- Original film poster
- Directed by: Derek N. Twist
- Screenplay by: Michael Gordon Derek N. Twist
- Based on: All Over the Town by R. F. Delderfield
- Produced by: Ian Dalrymple Michael Gordon
- Starring: Norman Wooland Sarah Churchill Cyril Cusack Ronald Adam
- Cinematography: C. M. Pennington-Richards
- Edited by: Sidney Stone
- Music by: Temple Abady
- Production companies: Wessex Film Productions Pinewood Films
- Release date: 2 March 1949;
- Running time: 83 minutes
- Country: United Kingdom
- Language: English

= All Over the Town =

1949 British film by Derek N. Twist

All Over the Town is a 1949 British comedy film directed by Derek N. Twist and starring Norman Wooland, Sarah Churchill and Cyril Cusack. It was written by Michael Gordon and Twist based on the 1947 novel by R. F. Delderfield.

==Plot==
After serving in the RAF during the Second World War, Nat Hearn returns to his pre-war job as a reporter on the Tormouth Clarion.
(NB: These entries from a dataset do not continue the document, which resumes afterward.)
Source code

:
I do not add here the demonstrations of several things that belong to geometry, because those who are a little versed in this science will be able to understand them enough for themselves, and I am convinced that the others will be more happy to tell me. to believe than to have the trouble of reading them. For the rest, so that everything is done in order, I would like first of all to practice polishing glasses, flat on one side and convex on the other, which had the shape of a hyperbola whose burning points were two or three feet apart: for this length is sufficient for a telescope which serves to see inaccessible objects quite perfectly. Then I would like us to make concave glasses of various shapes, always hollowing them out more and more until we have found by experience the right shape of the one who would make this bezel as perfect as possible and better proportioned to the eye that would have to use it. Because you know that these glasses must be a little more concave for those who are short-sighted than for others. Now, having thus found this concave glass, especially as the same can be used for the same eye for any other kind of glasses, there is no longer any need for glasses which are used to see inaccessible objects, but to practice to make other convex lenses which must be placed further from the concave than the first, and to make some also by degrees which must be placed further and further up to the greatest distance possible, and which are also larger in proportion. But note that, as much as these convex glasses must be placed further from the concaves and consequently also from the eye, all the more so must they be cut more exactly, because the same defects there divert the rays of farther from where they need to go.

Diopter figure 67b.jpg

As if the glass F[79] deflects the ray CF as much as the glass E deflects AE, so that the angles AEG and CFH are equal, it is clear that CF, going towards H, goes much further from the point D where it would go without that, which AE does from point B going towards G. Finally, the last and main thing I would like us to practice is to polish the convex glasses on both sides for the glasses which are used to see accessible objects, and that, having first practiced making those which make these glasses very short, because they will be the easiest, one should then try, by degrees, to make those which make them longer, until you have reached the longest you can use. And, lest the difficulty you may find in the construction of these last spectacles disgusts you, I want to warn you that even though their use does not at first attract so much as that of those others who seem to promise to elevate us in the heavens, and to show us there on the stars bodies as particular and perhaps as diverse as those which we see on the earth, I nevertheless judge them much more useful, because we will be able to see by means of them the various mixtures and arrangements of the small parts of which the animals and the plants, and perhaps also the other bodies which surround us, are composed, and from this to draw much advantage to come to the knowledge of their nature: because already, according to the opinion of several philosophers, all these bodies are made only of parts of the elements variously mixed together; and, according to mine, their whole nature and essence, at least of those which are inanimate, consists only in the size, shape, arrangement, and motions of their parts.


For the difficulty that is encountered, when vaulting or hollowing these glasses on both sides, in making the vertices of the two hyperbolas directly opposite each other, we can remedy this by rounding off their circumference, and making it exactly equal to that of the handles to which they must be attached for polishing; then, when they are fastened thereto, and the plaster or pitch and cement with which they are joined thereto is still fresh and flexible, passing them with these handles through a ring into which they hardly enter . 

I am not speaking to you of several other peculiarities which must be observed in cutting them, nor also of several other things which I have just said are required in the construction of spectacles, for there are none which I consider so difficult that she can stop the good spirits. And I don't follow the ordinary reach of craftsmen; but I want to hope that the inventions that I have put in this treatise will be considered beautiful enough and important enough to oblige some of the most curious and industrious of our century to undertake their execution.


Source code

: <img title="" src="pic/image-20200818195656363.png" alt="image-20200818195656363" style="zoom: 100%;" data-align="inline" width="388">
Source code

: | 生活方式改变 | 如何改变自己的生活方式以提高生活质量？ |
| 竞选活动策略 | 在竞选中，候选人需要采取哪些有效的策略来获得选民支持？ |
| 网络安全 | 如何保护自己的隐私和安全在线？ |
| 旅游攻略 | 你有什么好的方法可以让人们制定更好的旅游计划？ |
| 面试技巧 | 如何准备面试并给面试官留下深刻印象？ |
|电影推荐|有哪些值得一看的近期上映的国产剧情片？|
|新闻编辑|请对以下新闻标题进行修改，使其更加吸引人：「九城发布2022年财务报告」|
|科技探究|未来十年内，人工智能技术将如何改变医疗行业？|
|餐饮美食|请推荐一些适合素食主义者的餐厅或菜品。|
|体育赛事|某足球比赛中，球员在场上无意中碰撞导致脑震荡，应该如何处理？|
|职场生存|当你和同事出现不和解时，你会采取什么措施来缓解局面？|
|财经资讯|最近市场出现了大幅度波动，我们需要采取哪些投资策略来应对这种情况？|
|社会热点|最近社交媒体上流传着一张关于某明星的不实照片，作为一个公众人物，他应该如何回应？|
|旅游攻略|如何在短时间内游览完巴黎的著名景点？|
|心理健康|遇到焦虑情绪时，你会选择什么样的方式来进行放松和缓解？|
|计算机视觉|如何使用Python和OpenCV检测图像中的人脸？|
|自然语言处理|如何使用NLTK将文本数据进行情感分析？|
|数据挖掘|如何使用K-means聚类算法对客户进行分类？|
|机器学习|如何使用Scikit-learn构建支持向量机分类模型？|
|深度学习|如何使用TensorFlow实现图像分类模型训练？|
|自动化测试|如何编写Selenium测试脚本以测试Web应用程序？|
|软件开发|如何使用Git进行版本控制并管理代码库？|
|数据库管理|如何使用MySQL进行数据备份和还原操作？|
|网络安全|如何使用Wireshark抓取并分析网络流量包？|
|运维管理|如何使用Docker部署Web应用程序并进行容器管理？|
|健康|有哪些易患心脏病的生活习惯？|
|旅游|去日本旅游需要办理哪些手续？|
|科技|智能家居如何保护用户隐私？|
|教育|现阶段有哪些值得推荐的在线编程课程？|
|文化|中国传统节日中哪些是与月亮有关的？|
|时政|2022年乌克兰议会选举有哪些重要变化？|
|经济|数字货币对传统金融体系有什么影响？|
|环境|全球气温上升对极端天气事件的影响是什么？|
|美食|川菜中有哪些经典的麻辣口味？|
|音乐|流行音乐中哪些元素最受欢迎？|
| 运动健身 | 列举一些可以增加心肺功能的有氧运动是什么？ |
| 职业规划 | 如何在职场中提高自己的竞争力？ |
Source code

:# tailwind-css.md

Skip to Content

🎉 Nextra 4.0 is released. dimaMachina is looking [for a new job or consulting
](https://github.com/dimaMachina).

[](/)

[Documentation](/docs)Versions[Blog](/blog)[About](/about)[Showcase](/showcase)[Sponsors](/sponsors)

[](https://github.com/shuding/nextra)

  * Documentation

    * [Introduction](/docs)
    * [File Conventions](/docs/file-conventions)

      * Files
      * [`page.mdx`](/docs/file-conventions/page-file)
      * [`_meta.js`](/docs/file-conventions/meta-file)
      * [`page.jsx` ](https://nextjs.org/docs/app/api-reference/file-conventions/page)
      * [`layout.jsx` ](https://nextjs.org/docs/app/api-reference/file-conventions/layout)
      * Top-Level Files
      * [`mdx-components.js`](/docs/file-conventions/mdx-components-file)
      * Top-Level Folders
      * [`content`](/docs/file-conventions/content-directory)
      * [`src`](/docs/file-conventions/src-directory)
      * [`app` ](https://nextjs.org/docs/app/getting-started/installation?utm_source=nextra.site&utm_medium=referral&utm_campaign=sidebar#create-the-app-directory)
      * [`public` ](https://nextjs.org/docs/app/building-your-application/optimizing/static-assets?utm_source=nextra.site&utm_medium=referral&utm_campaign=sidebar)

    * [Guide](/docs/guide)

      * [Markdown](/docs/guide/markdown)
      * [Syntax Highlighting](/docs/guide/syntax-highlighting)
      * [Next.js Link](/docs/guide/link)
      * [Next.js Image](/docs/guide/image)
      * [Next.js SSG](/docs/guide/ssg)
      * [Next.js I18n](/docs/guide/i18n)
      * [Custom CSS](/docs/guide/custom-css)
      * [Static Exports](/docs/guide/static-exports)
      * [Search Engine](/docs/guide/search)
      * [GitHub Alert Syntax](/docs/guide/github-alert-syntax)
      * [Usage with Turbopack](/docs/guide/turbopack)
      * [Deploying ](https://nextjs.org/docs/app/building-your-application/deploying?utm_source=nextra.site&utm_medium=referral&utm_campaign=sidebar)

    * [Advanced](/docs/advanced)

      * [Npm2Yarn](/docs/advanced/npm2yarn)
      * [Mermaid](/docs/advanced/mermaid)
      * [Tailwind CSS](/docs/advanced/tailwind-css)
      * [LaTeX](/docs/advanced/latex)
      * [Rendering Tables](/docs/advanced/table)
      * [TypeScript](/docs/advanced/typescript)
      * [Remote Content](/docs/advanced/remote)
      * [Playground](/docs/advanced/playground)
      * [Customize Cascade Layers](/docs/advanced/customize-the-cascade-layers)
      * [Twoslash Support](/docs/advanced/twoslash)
He meets and is attracted to Sally Thorpe, who had replaced him when he enlisted and has been given notice now that he has returned. He arranges for her to be kept on, and they spend time together and become engaged to be married.

Later, Nat becomes a co-owner and editor of the paper, but the other co-owner disagrees with Nat's new editorial policy, which often involves upsetting people who provide the paper with much of its advertising revenue. The co-owner arranges for most of the staff to take holiday time off simultaneously to prevent Nat's opposition to Tormouth Council's proposed redevelopment scheme, from which some councillors plan to profit personally. Despite this, at a public meeting called by the council Nat and his small band of supporters manage to convince the locals to support Nat in the dispute.

==Cast==
- Norman Wooland as Nat Hearn
- Sarah Churchill as Sally Thorpe
- Cyril Cusack as Gerald Vane
- Ronald Adam as Sam Vane
- Bryan Forbes as Trumble
- James Hayter as Baines
- Fabia Drake as Miss Gelding
- John Salew as Sleek
- Stanley Baker as Barnes
- Edward Rigby as Grimmett
- Patrick Doonan as Burton
- Eleanor Summerfield as Beryl Hopper
- Trefor Jones as Tenor
- Sandra Dorne as Marlene
- Hubert Leslie as Skinner
- Henry Edwards as Major Martindale
- Frederick Leister as Wainer
- Patrick Macnee as Mr Vince
- Anthony Oliver as PC Butt
- Erik Chitty as Frobisher
- Walter Horsbrugh as Mr Thornton
- Lydia Bilbrook as Mrs Vane (uncredited)

==Production==
All Over the Town was the fourth of five films produced by Wessex Film Productions, a production company founded in 1947 by Ian Dalrymple and Jack Lee, both formerly of the Crown Film Unit. The film was shot in Lyme Regis.

==Reception==
The Monthly Film Bulletin wrote: "The acting for the most part is good, but not outstanding. The satirical comedy and humour are good. Direction and production are adequate and the film has an exciting climax and satisfying ending."

The New York Times described it as a "slow, dogmatic little picture" with a "dog-eared" plot.

According to the review in The Times (London), the film's plot was unoriginal, executed "without inspiration or any originality of thought".

==Later history==
By the beginning of the 21st century the only known surviving copy of the film was the negative at the BFI National Film and Television Archive. In 2005 the Lyme Regis Film Society commissioned the production of a new print from the negative. This copy of the film is housed in Lyme Regis Museum and was shown at the local Regent Cinema on a few occasions before it burned down in 2016. Since 2018 the film has been shown on the UK television channel Talking Pictures TV.